On the other part, if we interpret it as for everything and not just derivative works, it invalidates all from before and at that point they should just remove "open source" from it and just say that any use of the model will need their permission.
But still it would be a lot better to get the permission directly from the authors, since it's a not easy to understand license.
elismasilva commentedon Jun 9, 2025
I agree, it's not easy to understand this license. Let's see if anyone else has any thoughts on this. I don't think the authors will answer me as it's been a long time.
vladmandic commentedon Jun 9, 2025
imo, it's a non-standard license, but it's pretty clear since it several times explicitly defines " neural network architecture, weights and biases", not model file and/or packaging as such. conversion to safetensors is NOT derivative work since it fully maintains original "architecture, weights and biases".
as an example, under this license, converting to something like gguf with pre-quantized weights would be a no-no without explicit permission.

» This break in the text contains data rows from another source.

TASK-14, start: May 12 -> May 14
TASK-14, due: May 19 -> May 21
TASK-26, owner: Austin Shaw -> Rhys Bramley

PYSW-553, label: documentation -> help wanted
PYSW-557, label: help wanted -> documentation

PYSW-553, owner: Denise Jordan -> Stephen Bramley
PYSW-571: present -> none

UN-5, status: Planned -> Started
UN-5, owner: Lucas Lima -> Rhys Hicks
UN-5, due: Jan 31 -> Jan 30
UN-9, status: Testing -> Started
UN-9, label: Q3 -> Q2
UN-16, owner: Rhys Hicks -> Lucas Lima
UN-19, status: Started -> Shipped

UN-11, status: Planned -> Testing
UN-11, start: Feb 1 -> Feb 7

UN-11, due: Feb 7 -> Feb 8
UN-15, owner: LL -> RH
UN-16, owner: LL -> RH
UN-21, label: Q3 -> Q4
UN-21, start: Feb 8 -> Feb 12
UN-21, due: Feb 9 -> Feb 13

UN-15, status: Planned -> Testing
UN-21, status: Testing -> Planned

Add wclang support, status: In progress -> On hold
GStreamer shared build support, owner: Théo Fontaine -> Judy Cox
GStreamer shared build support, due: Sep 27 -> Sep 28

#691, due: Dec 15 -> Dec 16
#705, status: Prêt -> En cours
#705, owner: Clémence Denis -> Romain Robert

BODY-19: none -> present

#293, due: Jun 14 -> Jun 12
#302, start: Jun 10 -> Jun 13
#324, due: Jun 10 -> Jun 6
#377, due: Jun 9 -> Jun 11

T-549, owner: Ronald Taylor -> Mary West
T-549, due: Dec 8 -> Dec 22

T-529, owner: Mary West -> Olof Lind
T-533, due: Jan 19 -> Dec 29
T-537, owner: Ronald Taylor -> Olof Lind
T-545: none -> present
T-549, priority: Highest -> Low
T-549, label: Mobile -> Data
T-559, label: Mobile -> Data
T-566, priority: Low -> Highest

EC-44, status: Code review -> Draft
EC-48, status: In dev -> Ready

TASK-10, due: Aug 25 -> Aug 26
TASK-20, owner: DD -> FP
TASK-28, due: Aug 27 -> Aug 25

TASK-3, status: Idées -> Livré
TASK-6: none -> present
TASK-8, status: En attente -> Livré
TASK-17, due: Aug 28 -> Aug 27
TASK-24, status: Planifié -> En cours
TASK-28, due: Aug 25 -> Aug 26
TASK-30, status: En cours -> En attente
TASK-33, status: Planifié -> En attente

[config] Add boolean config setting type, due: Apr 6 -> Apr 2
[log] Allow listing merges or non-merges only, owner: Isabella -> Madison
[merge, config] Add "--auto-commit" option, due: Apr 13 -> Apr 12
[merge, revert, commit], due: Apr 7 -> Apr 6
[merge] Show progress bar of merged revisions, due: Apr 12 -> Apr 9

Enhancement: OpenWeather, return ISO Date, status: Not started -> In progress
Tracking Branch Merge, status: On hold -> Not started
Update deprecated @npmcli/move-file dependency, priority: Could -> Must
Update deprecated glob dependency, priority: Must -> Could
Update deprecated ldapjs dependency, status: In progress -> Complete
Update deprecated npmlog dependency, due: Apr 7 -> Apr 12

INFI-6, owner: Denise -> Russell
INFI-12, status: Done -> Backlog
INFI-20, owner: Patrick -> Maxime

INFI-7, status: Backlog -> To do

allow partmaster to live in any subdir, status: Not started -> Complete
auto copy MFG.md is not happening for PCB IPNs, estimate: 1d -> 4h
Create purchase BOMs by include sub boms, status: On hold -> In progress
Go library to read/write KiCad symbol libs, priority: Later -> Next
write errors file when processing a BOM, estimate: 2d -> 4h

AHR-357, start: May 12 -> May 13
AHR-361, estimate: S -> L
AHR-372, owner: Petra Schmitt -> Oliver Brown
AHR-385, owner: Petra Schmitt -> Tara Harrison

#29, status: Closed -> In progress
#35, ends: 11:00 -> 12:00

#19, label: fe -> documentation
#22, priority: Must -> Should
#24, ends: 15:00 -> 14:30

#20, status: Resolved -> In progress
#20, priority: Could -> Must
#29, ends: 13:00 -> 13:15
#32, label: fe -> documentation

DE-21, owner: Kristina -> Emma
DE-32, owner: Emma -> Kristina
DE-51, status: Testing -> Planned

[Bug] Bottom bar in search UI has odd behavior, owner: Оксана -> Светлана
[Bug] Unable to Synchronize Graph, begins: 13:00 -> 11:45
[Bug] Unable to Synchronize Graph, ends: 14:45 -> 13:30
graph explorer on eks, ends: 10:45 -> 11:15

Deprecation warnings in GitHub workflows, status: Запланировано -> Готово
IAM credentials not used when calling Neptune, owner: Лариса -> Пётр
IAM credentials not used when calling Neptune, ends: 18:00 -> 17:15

elismasilva commentedon Jun 10, 2025
Good point. And in this case I saw a version of the model files that seems to have been pruned because it was only 2GB or they converted it to fp16 I don't know for sure. In my case I just split the modules in diffusers format to be loaded as pretrained so at most what happened is that some keys had to be adapted in the case of the encoder, even so there was no change in the content.